Han-Hsuan Chou from National Taiwan University and colleagues investigated age-related HBV clearance in a mouse model. Mice are not natural hosts for HBV. Instead, HBV DNA is transfected into the livers of mice, resulting in production of viral proteins and partial virus that can be used to study immune responses and test therapies.

The researchers injected different strains of adult (12 weeks old) and young (6 weeks old) mice with HBV DNA. Some mice were then treated with an antibiotic that sterilized or eradicated their normal gut microbes. They also looked at a strain of mutated mice lacking toll-like receptor 4 (TLR4), which plays a role in immune response to lipopolysaccharide produced by gut bacteria.


  • Adult C3H/HeN mice cleared HBV infection within 6 weeks after injection.
  • Antibiotic sterilization of gut microbiota from 6 to 12 weeks of age, however, prevented adults from rapidly clearing HBV.
  • Young C3H/HeN mice continued to test positive for HBV 26 weeks after injection.
  • Young C3H/HeJ mice with the toll-like-receptor 4 (TLR4) mutation showed rapid HBV clearance.

"The results suggest that an immuno-tolerating pathway to HBV prevailed in young mice, before the establishment of gut bacteria, through a TLR4-dependent pathway and that the maturation of gut microbiota in adult mice stimulated liver immunity, resulting in rapid HBV clearance," the study authors summarized.

That is, young mice naturally tolerate HBV, but this immune tolerance decreases as the mice -- and their gut microbiota -- mature. Eradicating gut bacteria, however, interferes with this process, and antibiotic-treated older mice retain their immune tolerance and do not clear the virus.

"In adult mice, the maturation of gut bacteria might transmit signals to the liver to break liver tolerance, resulting in rapid HBV clearance," the researchers suggested in their discussion. "The depletion of gut bacteria in the adult C3H/HeN mice [treated with antibiotics] restored the tolerance phenotypes as if they were young mice."

They noted, however, that different mouse strains showed different age-related immune-tolerance patterns. While the TLR4 mutation in the C3H/HeJ mice might have contributed to rapid HBV clearance compared with the C3H/HeN mice, other mouse strains without the TLR4 mutation nevertheless show rapid clearance, indicating that additional factors are involved in immune development.
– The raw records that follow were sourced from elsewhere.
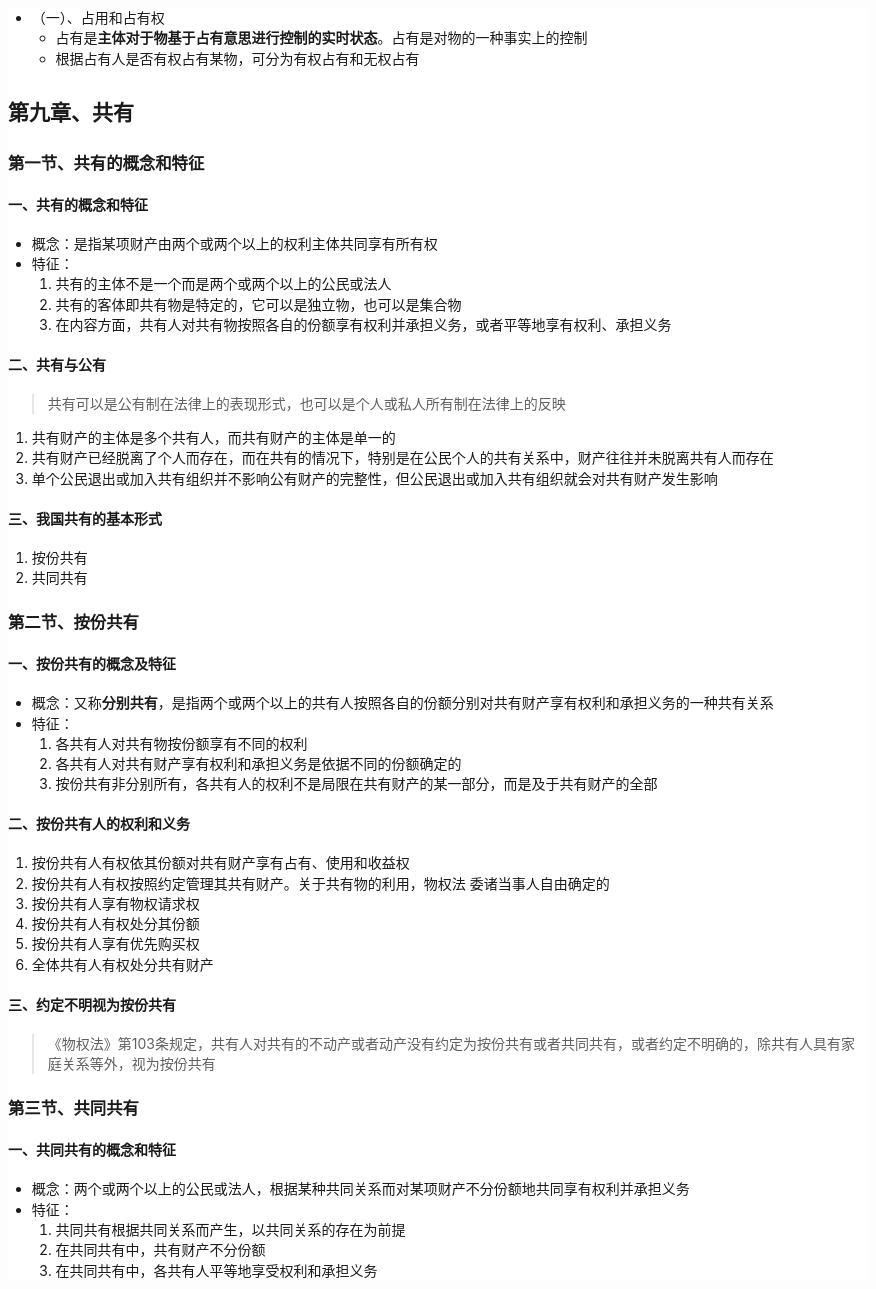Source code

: - （一）、占用和占有权
    - 占有是**主体对于物基于占有意思进行控制的实时状态**。占有是对物的一种事实上的控制
    - 根据占有人是否有权占有某物，可分为有权占有和无权占有

## 第九章、共有
### 第一节、共有的概念和特征
#### 一、共有的概念和特征
- 概念：是指某项财产由两个或两个以上的权利主体共同享有所有权
- 特征：
    1. 共有的主体不是一个而是两个或两个以上的公民或法人
    2. 共有的客体即共有物是特定的，它可以是独立物，也可以是集合物
    3. 在内容方面，共有人对共有物按照各自的份额享有权利并承担义务，或者平等地享有权利、承担义务

#### 二、共有与公有
> 共有可以是公有制在法律上的表现形式，也可以是个人或私人所有制在法律上的反映

1. 共有财产的主体是多个共有人，而共有财产的主体是单一的
2. 共有财产已经脱离了个人而存在，而在共有的情况下，特别是在公民个人的共有关系中，财产往往并未脱离共有人而存在
3. 单个公民退出或加入共有组织并不影响公有财产的完整性，但公民退出或加入共有组织就会对共有财产发生影响

#### 三、我国共有的基本形式
1. 按份共有
2. 共同共有

### 第二节、按份共有
#### 一、按份共有的概念及特征
- 概念：又称**分别共有**，是指两个或两个以上的共有人按照各自的份额分别对共有财产享有权利和承担义务的一种共有关系
- 特征：
    1. 各共有人对共有物按份额享有不同的权利
    2. 各共有人对共有财产享有权利和承担义务是依据不同的份额确定的
    3. 按份共有非分别所有，各共有人的权利不是局限在共有财产的某一部分，而是及于共有财产的全部

#### 二、按份共有人的权利和义务
1. 按份共有人有权依其份额对共有财产享有占有、使用和收益权
2. 按份共有人有权按照约定管理其共有财产。关于共有物的利用，物权法 委诸当事人自由确定的
3. 按份共有人享有物权请求权
4. 按份共有人有权处分其份额
5. 按份共有人享有优先购买权
6. 全体共有人有权处分共有财产

#### 三、约定不明视为按份共有
> 《物权法》第103条规定，共有人对共有的不动产或者动产没有约定为按份共有或者共同共有，或者约定不明确的，除共有人具有家庭关系等外，视为按份共有

### 第三节、共同共有
#### 一、共同共有的概念和特征
- 概念：两个或两个以上的公民或法人，根据某种共同关系而对某项财产不分份额地共同享有权利并承担义务
- 特征：
    1. 共同共有根据共同关系而产生，以共同关系的存在为前提
    2. 在共同共有中，共有财产不分份额
    3. 在共同共有中，各共有人平等地享受权利和承担义务
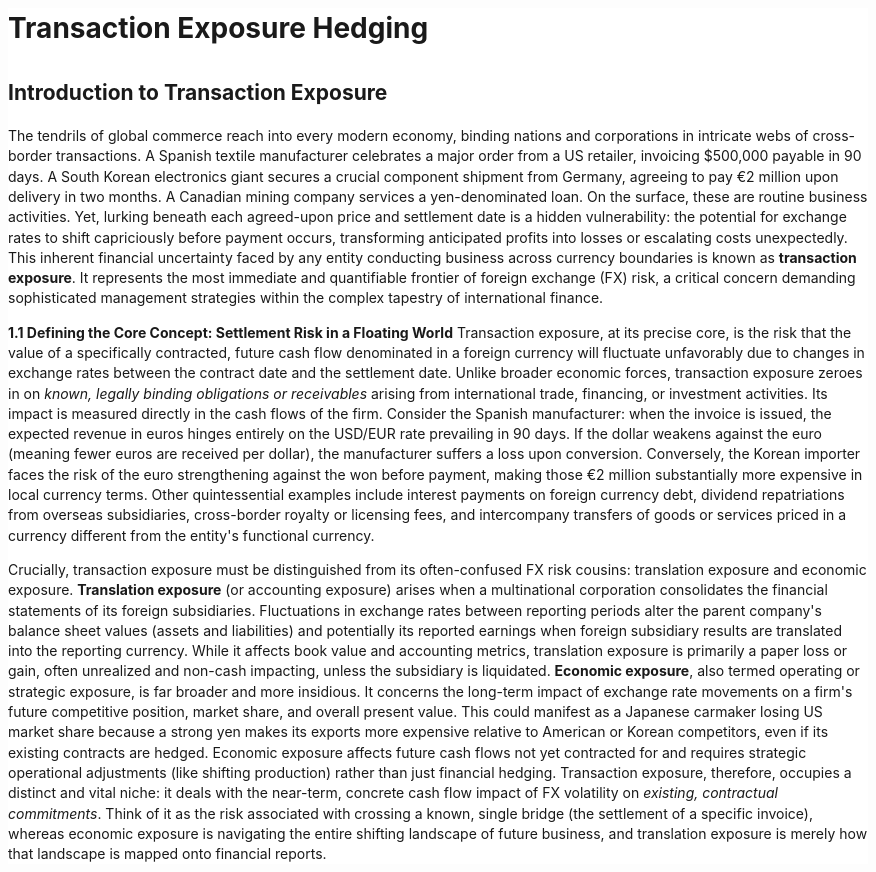 
# Transaction Exposure Hedging

## Introduction to Transaction Exposure

The tendrils of global commerce reach into every modern economy, binding nations and corporations in intricate webs of cross-border transactions. A Spanish textile manufacturer celebrates a major order from a US retailer, invoicing $500,000 payable in 90 days. A South Korean electronics giant secures a crucial component shipment from Germany, agreeing to pay €2 million upon delivery in two months. A Canadian mining company services a yen-denominated loan. On the surface, these are routine business activities. Yet, lurking beneath each agreed-upon price and settlement date is a hidden vulnerability: the potential for exchange rates to shift capriciously before payment occurs, transforming anticipated profits into losses or escalating costs unexpectedly. This inherent financial uncertainty faced by any entity conducting business across currency boundaries is known as **transaction exposure**. It represents the most immediate and quantifiable frontier of foreign exchange (FX) risk, a critical concern demanding sophisticated management strategies within the complex tapestry of international finance.

**1.1 Defining the Core Concept: Settlement Risk in a Floating World**
Transaction exposure, at its precise core, is the risk that the value of a specifically contracted, future cash flow denominated in a foreign currency will fluctuate unfavorably due to changes in exchange rates between the contract date and the settlement date. Unlike broader economic forces, transaction exposure zeroes in on *known, legally binding obligations or receivables* arising from international trade, financing, or investment activities. Its impact is measured directly in the cash flows of the firm. Consider the Spanish manufacturer: when the invoice is issued, the expected revenue in euros hinges entirely on the USD/EUR rate prevailing in 90 days. If the dollar weakens against the euro (meaning fewer euros are received per dollar), the manufacturer suffers a loss upon conversion. Conversely, the Korean importer faces the risk of the euro strengthening against the won before payment, making those €2 million substantially more expensive in local currency terms. Other quintessential examples include interest payments on foreign currency debt, dividend repatriations from overseas subsidiaries, cross-border royalty or licensing fees, and intercompany transfers of goods or services priced in a currency different from the entity's functional currency.

Crucially, transaction exposure must be distinguished from its often-confused FX risk cousins: translation exposure and economic exposure. **Translation exposure** (or accounting exposure) arises when a multinational corporation consolidates the financial statements of its foreign subsidiaries. Fluctuations in exchange rates between reporting periods alter the parent company's balance sheet values (assets and liabilities) and potentially its reported earnings when foreign subsidiary results are translated into the reporting currency. While it affects book value and accounting metrics, translation exposure is primarily a paper loss or gain, often unrealized and non-cash impacting, unless the subsidiary is liquidated. **Economic exposure**, also termed operating or strategic exposure, is far broader and more insidious. It concerns the long-term impact of exchange rate movements on a firm's future competitive position, market share, and overall present value. This could manifest as a Japanese carmaker losing US market share because a strong yen makes its exports more expensive relative to American or Korean competitors, even if its existing contracts are hedged. Economic exposure affects future cash flows not yet contracted for and requires strategic operational adjustments (like shifting production) rather than just financial hedging. Transaction exposure, therefore, occupies a distinct and vital niche: it deals with the near-term, concrete cash flow impact of FX volatility on *existing, contractual commitments*. Think of it as the risk associated with crossing a known, single bridge (the settlement of a specific invoice), whereas economic exposure is navigating the entire shifting landscape of future business, and translation exposure is merely how that landscape is mapped onto financial reports.
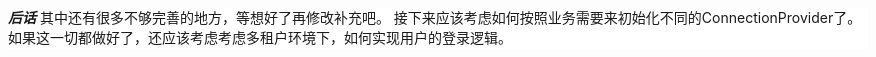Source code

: 
***后话***
其中还有很多不够完善的地方，等想好了再修改补充吧。
接下来应该考虑如何按照业务需要来初始化不同的ConnectionProvider了。如果这一切都做好了，还应该考虑考虑多租户环境下，如何实现用户的登录逻辑。
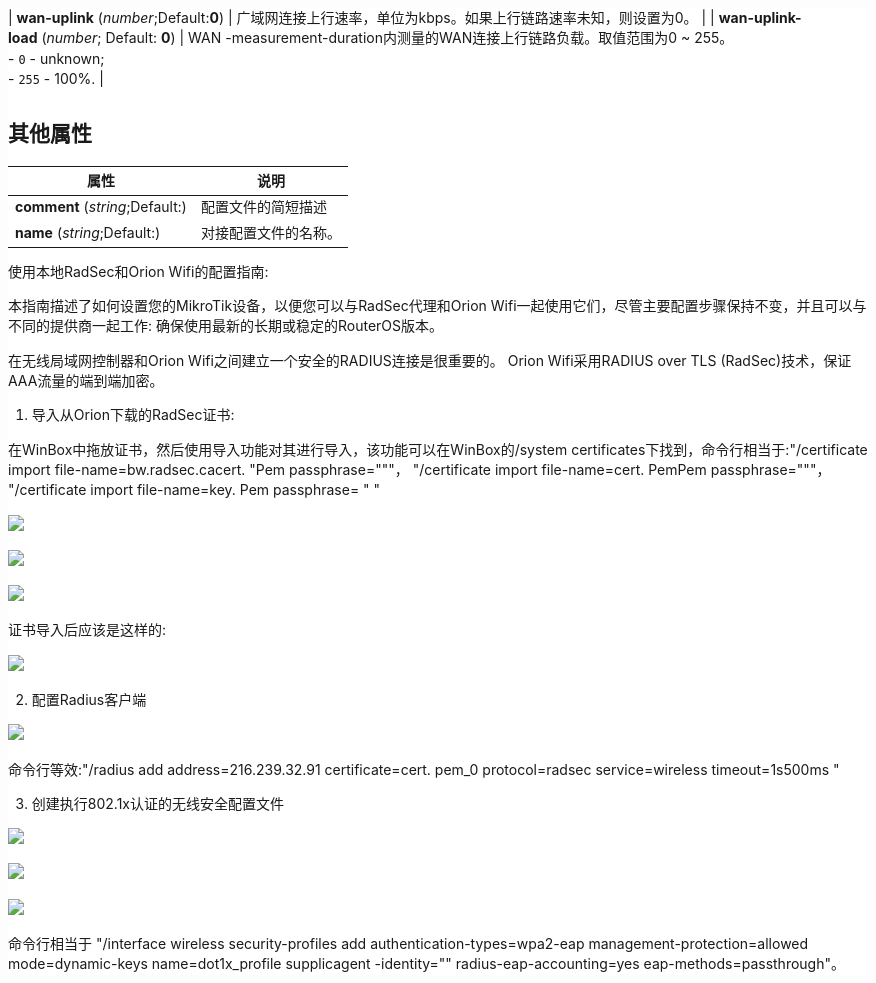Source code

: | **wan-uplink** (_number_;Default:**0**)                                  | 广域网连接上行速率，单位为kbps。如果上行链路速率未知，则设置为0。                                                                                                                                                                                                 |
| **wan-uplink-load** (_number_; Default: **0**)                           | WAN -measurement-duration内测量的WAN连接上行链路负载。取值范围为0 ~ 255。<br>-   `0` - unknown;<br>-   `255` - 100%.                                                                                                                                              |

## 其他属性

| 属性                            | 说明                 |
| ------------------------------- | -------------------- |
| **comment** (_string_;Default:) | 配置文件的简短描述   |
| **name** (_string_;Default:)    | 对接配置文件的名称。 |

使用本地RadSec和Orion Wifi的配置指南:

本指南描述了如何设置您的MikroTik设备，以便您可以与RadSec代理和Orion Wifi一起使用它们，尽管主要配置步骤保持不变，并且可以与不同的提供商一起工作:
确保使用最新的长期或稳定的RouterOS版本。

在无线局域网控制器和Orion Wifi之间建立一个安全的RADIUS连接是很重要的。
Orion Wifi采用RADIUS over TLS (RadSec)技术，保证AAA流量的端到端加密。

1) 导入从Orion下载的RadSec证书:

在WinBox中拖放证书，然后使用导入功能对其进行导入，该功能可以在WinBox的/system certificates下找到，命令行相当于:"/certificate import file-name=bw.radsec.cacert. "Pem passphrase="""， "/certificate import file-name=cert. PemPem passphrase="""， "/certificate import file-name=key. Pem passphrase= " "

![](https://help.mikrotik.com/docs/download/attachments/7962628/radsecCert.png?version=1&modificationDate=1624954284764&api=v2)

![](https://help.mikrotik.com/docs/download/attachments/7962628/radsec_cert1.png?version=1&modificationDate=1626168620468&api=v2)

![](https://help.mikrotik.com/docs/download/attachments/7962628/radsec_key.png?version=1&modificationDate=1626168193158&api=v2)

证书导入后应该是这样的:

![](https://help.mikrotik.com/docs/download/attachments/7962628/radsec_endresult.png?version=1&modificationDate=1626168225808&api=v2)

2) 配置Radius客户端

![](https://help.mikrotik.com/docs/download/attachments/7962628/radsec.png?version=1&modificationDate=1628589240137&api=v2)

命令行等效:"/radius add address=216.239.32.91 certificate=cert. pem_0 protocol=radsec service=wireless timeout=1s500ms "

3) 创建执行802.1x认证的无线安全配置文件

![](https://help.mikrotik.com/docs/download/attachments/7962628/image2021-5-19_15-50-58.png?version=1&modificationDate=1621428658412&api=v2)

![](https://help.mikrotik.com/docs/download/attachments/7962628/image2021-5-19_15-53-40.png?version=1&modificationDate=1621428820578&api=v2)

![](https://help.mikrotik.com/docs/download/attachments/7962628/image2021-5-19_15-54-46.png?version=1&modificationDate=1621428886421&api=v2)

命令行相当于 "/interface wireless security-profiles add authentication-types=wpa2-eap management-protection=allowed mode=dynamic-keys name=dot1x_profile supplicagent -identity="" radius-eap-accounting=yes eap-methods=passthrough"。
"The differences between tolerant and resistant strains might help to shed light on the immune activation that determines the outcomes of HBV infection," they wrote. "In conclusion, using the hydrodynamic transfection method, we demonstrated that host genetics and age, and their interaction, are crucial in the generation of strong, diverse immune responses against HBV."



H-H Chou, W-H Chien, L-L Wu, et al. Age-related immune clearance of hepatitis B virus infection requires the establishment of gut microbiota. Proceedings of the National Academy of Sciences. February 2, 2015 (Epub ahead of print).